- Opening Delimiter -

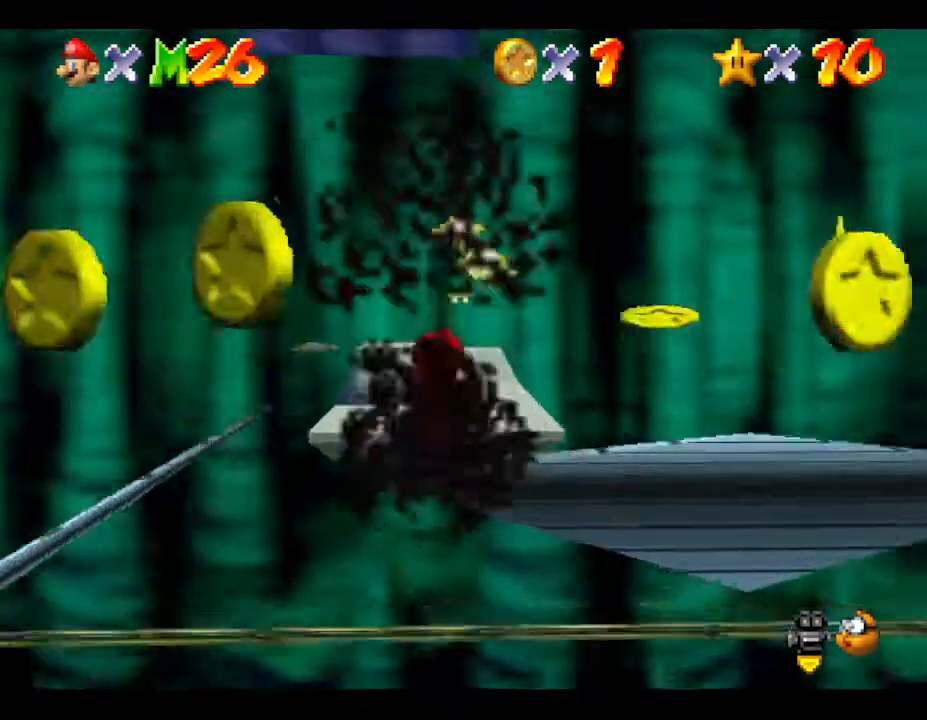
{"buttons": [], "left_stick": "center", "events": [[333, "A", "up"]]}
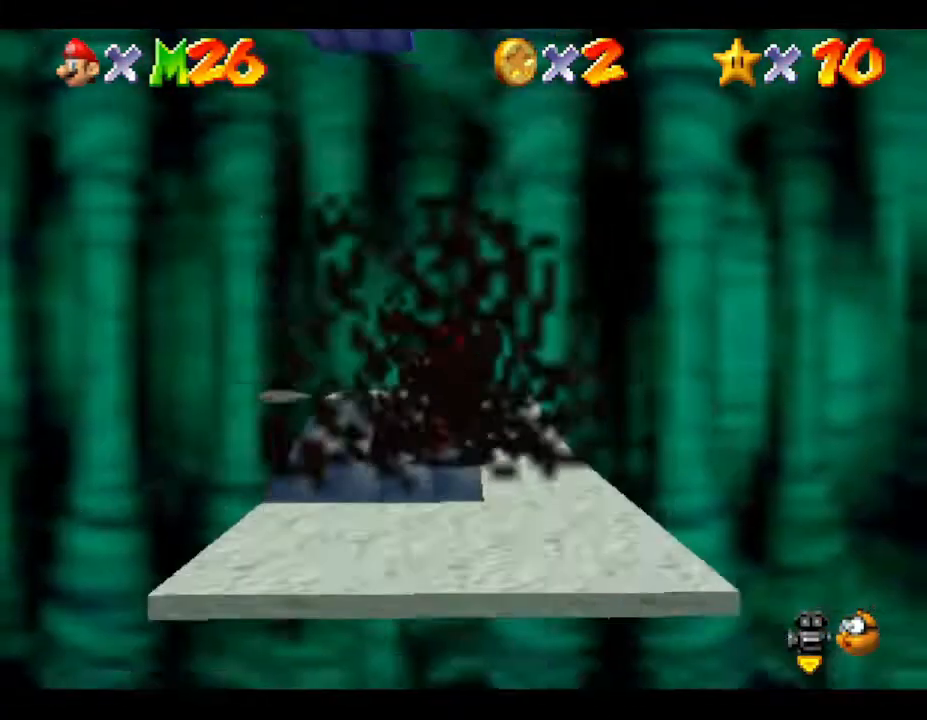
{"buttons": [], "left_stick": "center", "events": []}
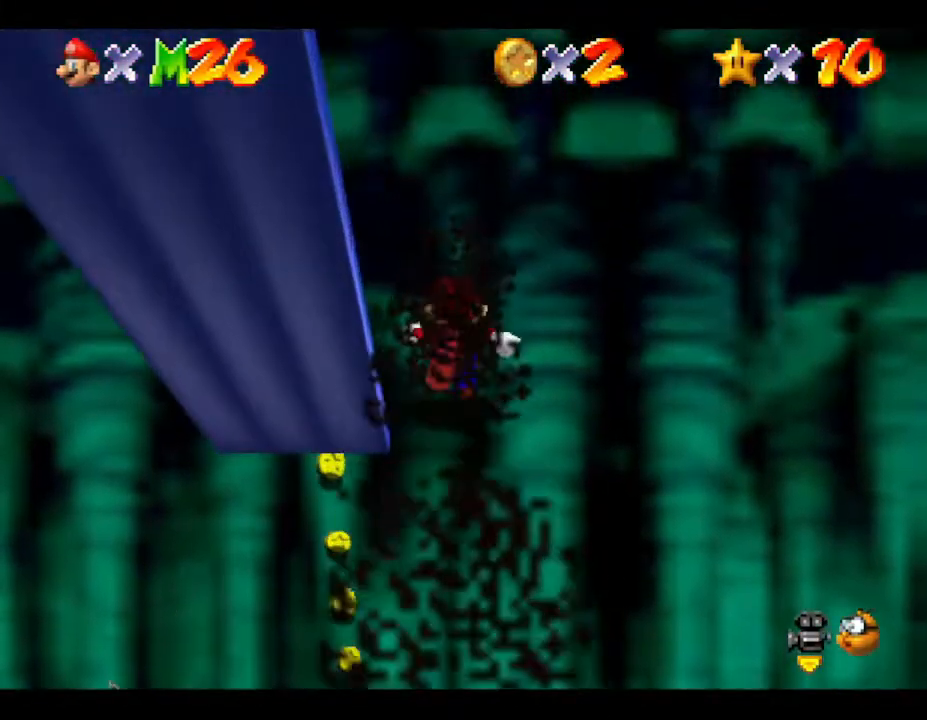
{"buttons": [], "left_stick": "center", "events": []}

- Closing Delimiter -

**Your task:** All of the material should be written out again exactly, apart from the pictures.

**Exercise output:**
{"buttons": [], "left_stick": "center", "events": [[333, "A", "up"]]}
{"buttons": [], "left_stick": "center", "events": []}
{"buttons": [], "left_stick": "center", "events": []}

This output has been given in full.